I don’t want vulnerable Mainers (seniors and disabled adults included) to lose the services they need to sustain themselves. I don’t want women’s rights set back by refighting battles already decided. I want the middle class to be valued and strengthened.

They may be a little more polite than our governor, but the changes that special interest groups are pushing in the presidential campaign (and how they are doing it) are even more frightening. I haven’t lost all hope though.

Getting involved in my local legislative race for Jeremy Saxton (House District 64) and in the national presidential race as a member of the Maine Grandmothers for Obama Postcard Project have both been extremely satisfying and positive.

I encourage others who may be “sitting this one out,” or who say “I don’t vote,” to get involved. Please.

You can find out more through your area campaign headquarters or by visiting Facebook pages for any candidate and for Maine Women for Obama.

Jay McCreight

Harpswell

Ending federal disaster aid could help cut the deficit

After hearing so much from the Republicans about the need to reduce the federal deficit, I have a suggestion for them as to how to start: Let the states pick up the tab for the cost of natural disasters, and not utilize federal money for such purposes.

For instance, Louisiana should pay for the damage done there by Hurricane Isaac. The Dakotas and Nebraska should pay for the cost of the drought to their economy. They are all red states and should appreciate the message of Paul Ryan to reduce the deficit by eliminating various federal expenses and putting them upon the shoulders of the states.

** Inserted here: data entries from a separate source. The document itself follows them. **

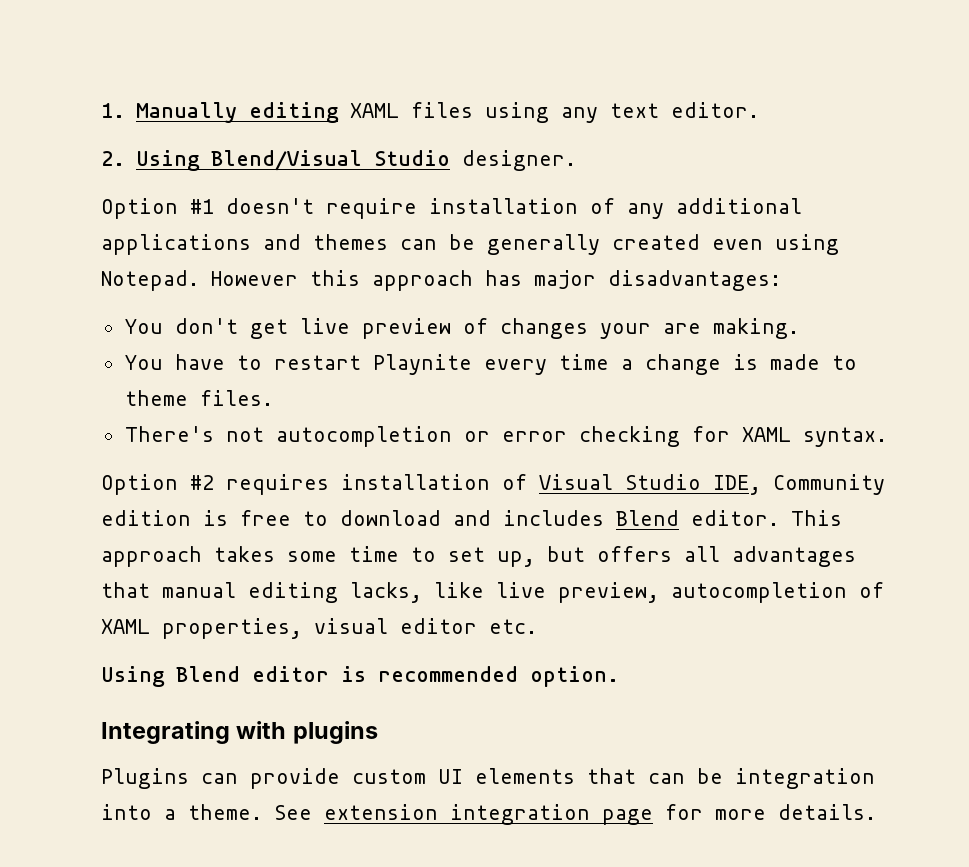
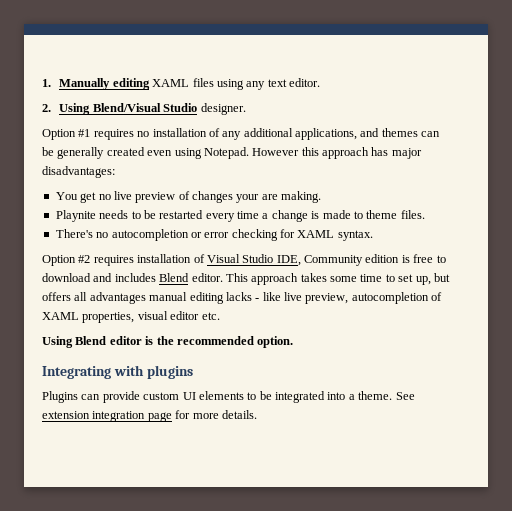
[226,198,417,219] doesn't require -> [93,129,150,140] requires no
[101,234,251,255] applications -> [295,128,357,140] applications,
[174,318,288,339] don't get -> [80,192,111,203] get no
[124,354,472,375] You have to restart Playnite -> [55,210,204,222] Playnite needs to be restarted
[225,427,264,442] not -> [96,232,109,238] no
[101,582,150,598] that -> (146, 298) none
[350,582,422,603] lacks, -> [225,292,260,301] lacks -
(366, 674) none -> [156,336,174,345] the
[587,768,875,789] that can be integration -> [247,391,325,403] to be integrated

However, the feds should also not pay for the damage done in Colorado, a blue state, from its forest fires. It is only “fair” that such costs should fall upon every state in this regard, in order for the feds not to discriminate as they spend less of our “hard-earned” tax money for such purposes.

Unfortunately I have not yet heard the Republicans make this suggestion as a specific way of attacking the deficit. I wonder why?

William J. Leffler II

Kennebunkport

Coyote bounty an example of short-sighted policies

Ron Joseph is right (Maine Voices, “Coyote bounty continues tradition of ill-conceived wildlife measures,” Sept. 10).

Reduce the population of coyotes enough to make a temporary difference, and those remaining will produce more pups to fill the loss in numbers. If the governor had asked the state biologists, they would have told him this.